- Vorliegender Text

Wovon beim Erwachensprozess oft nicht gesprochen wird - this is often not talked about in the awakening process

Wenn die Erkenntnis sehr tief geht, werden Emotionen oft ungefiltert erlebt – bis hin zu jenem tief vergrabenen Urschmerz: dem Gefühl der Abgetrenntheit, des Nicht-Geliebt-Seins. In diesem Zustand fühlt man nicht mehr aus der erwachsenen Perspektive heraus, sondern aus einer ungeschützten Offenheit – ähnlich wie ein Kind.


Die gewohnten Bewältigungsmechanismen – wie Abspaltung und kompensatorische Strategien – schaffen normalerweise Distanz zu diesen Empfindungen. Sie wirken wie ein emotionaler Puffer und ermöglichen eine im Kollektiv oft als "normal" geltende Form der Dissoziation – ein Schutzmechanismus gegen die ursprüngliche Empfindsamkeit.


Doch an einem bestimmten Punkt der Selbsterkenntnis greifen diese Schutzmechanismen nicht mehr. Man fühlt wieder alles – unmittelbar, ungefiltert, bis ins Mark. Kindheitstraumata tauchen in voller Intensität und bei vollem Bewusstsein auf, jedoch ohne Betäubung, ohne die gewohnte emotionale Kontrolle. Die einst mühsam aufgebaute Schutzinstanz des Erwachsenen scheint verschwunden zu sein.

- Anforderung A
Beantworte diese Fragen zum Text über den Erwachensprozess, mit derselben Markierung:
(i) Was nennt der Text als tief vergrabenen Urschmerz?
(ii) Welche zwei gewohnten Bewältigungsmechanismen werden genannt?
(iii) Wie tauchen Kindheitstraumata auf, wenn die Schutzmechanismen nicht mehr greifen?
- Anforderung B
Gib bitte den Abschnitt aus dem Text über den Erwachensprozess wortgetreu aus, beginnend mit "Wenn die Erkenntnis" und weiter bis einschließlich "die ursprüngliche Empfindsamkeit.".

- Aufgelistete Datensätze

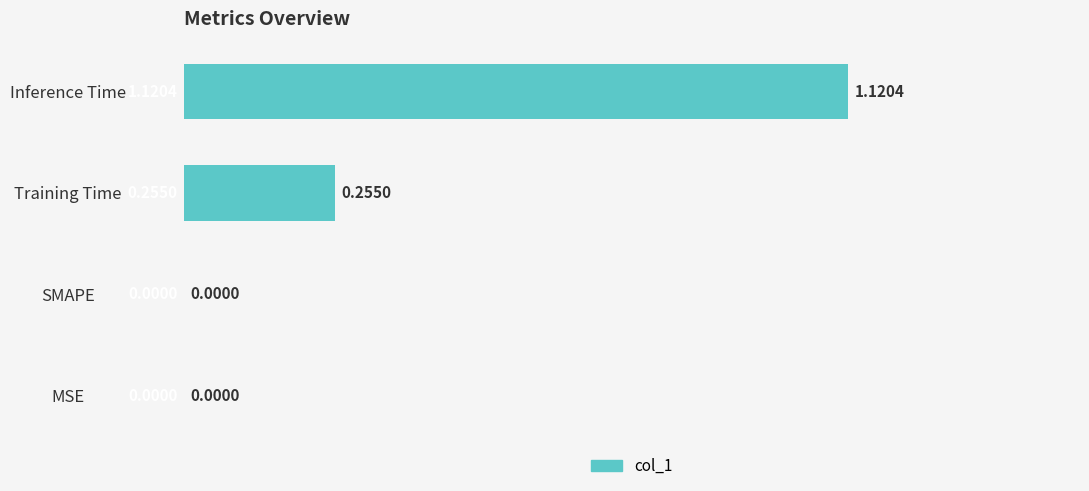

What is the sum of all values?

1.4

==

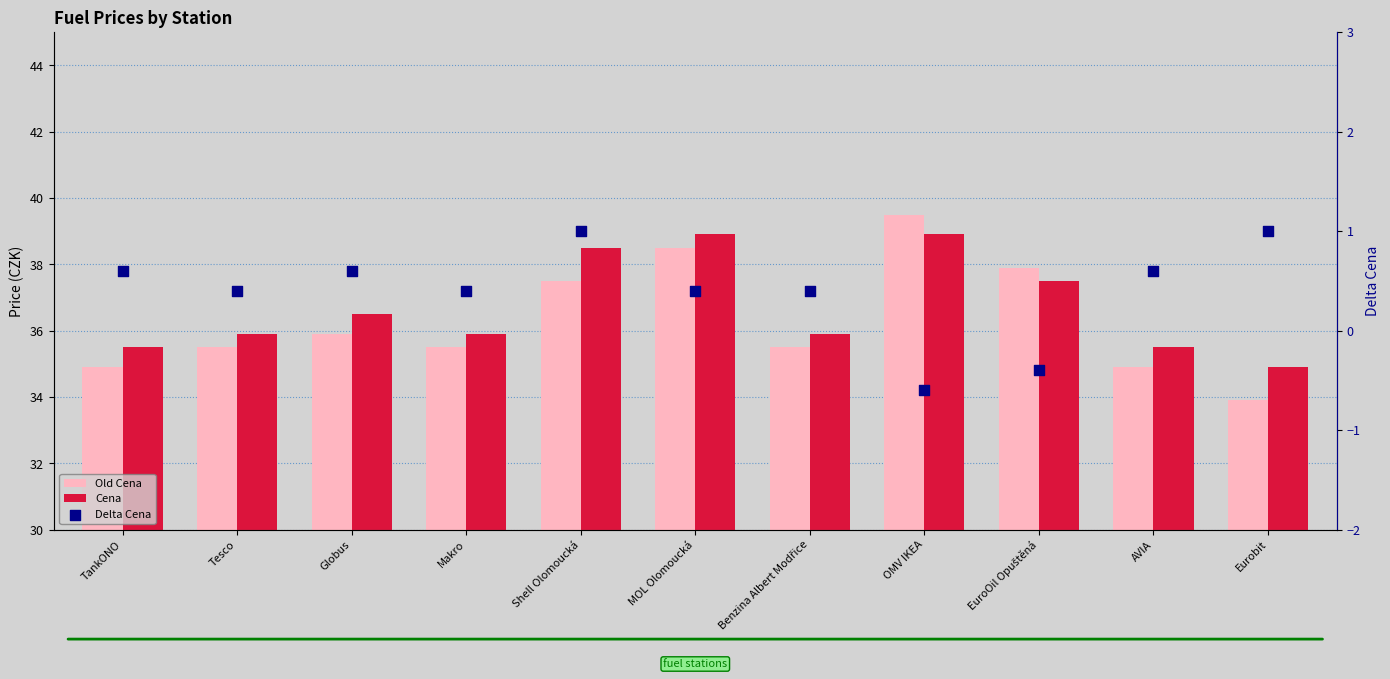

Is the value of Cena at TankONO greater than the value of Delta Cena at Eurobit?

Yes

- Lösung der Übung A
(i) Das Gefühl der Abgetrenntheit, des Nicht-Geliebt-Seins.
(ii) Abspaltung und kompensatorische Strategien.
(iii) In voller Intensität und bei vollem Bewusstsein, jedoch ohne Betäubung und ohne die gewohnte emotionale Kontrolle.

- Lösung der Übung B
Wenn die Erkenntnis sehr tief geht, werden Emotionen oft ungefiltert erlebt – bis hin zu jenem tief vergrabenen Urschmerz: dem Gefühl der Abgetrenntheit, des Nicht-Geliebt-Seins. In diesem Zustand fühlt man nicht mehr aus der erwachsenen Perspektive heraus, sondern aus einer ungeschützten Offenheit – ähnlich wie ein Kind.


Die gewohnten Bewältigungsmechanismen – wie Abspaltung und kompensatorische Strategien – schaffen normalerweise Distanz zu diesen Empfindungen. Sie wirken wie ein emotionaler Puffer und ermöglichen eine im Kollektiv oft als "normal" geltende Form der Dissoziation – ein Schutzmechanismus gegen die ursprüngliche Empfindsamkeit.